**Work item**
Answer with one figure only, the number of lines below in which "moveTo" occurs.

··· Input ···

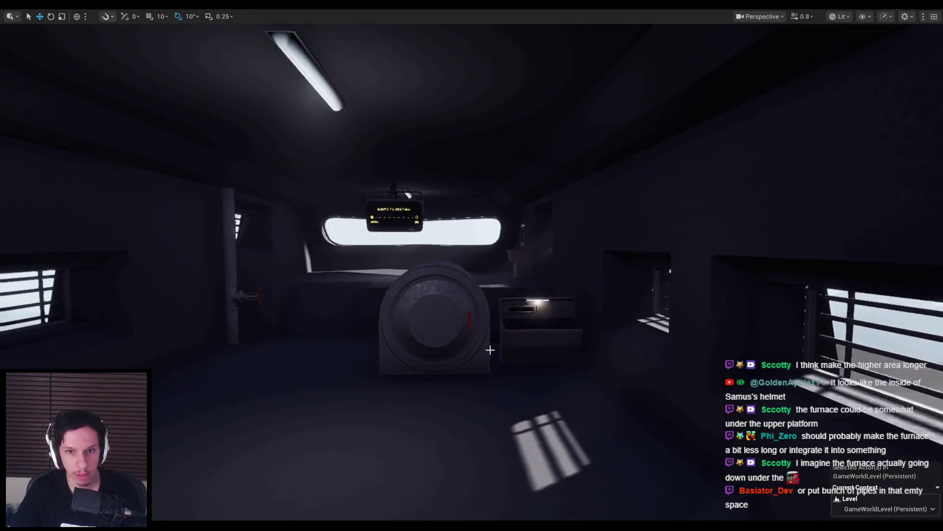
pyautogui.moveTo(560, 269); pyautogui.dragTo(334, 307, button='right')
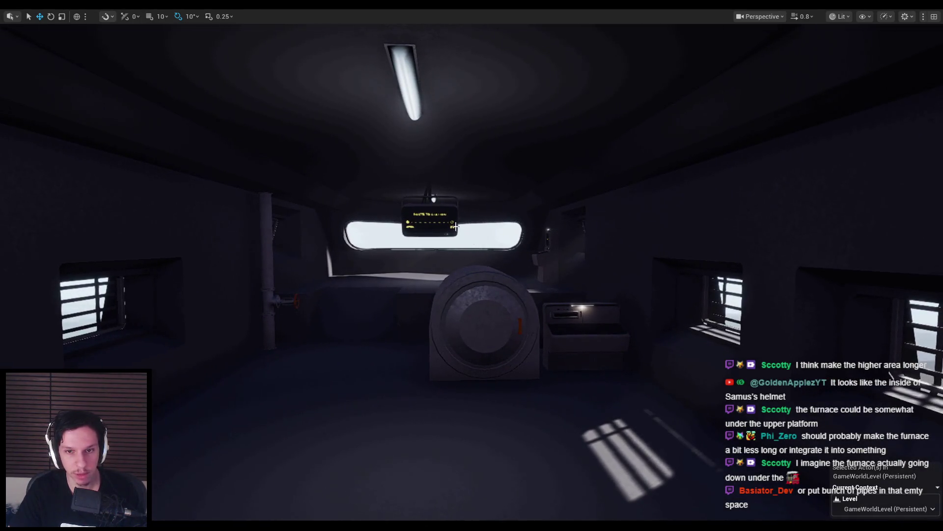
pyautogui.moveTo(270, 291); pyautogui.dragTo(270, 291, button='right')
pyautogui.moveTo(608, 351); pyautogui.dragTo(607, 351, button='right')
pyautogui.moveTo(459, 270); pyautogui.dragTo(459, 270, button='right')
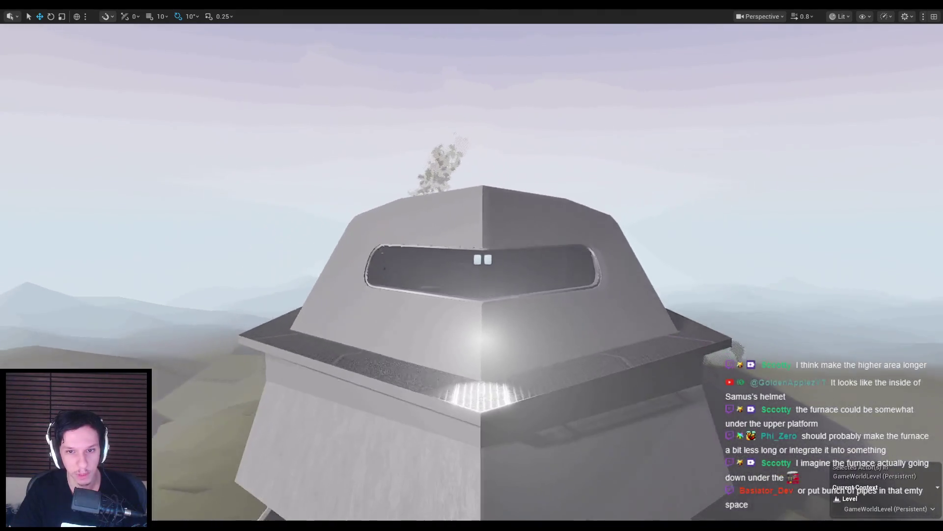
# - Fly from outside the cabin pod to the furnace inside and select it
pyautogui.moveTo(459, 270); pyautogui.dragTo(459, 270, button='right')
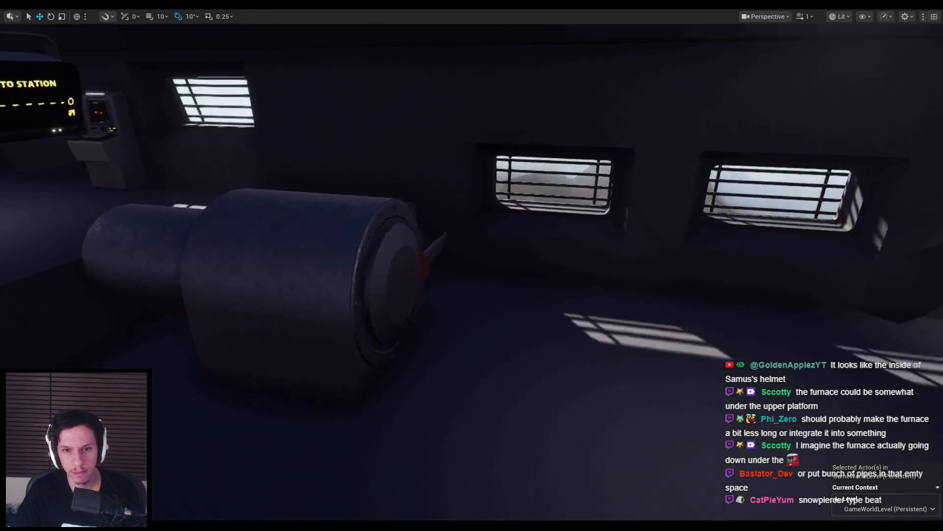
pyautogui.click(480, 301)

···

**Response**
5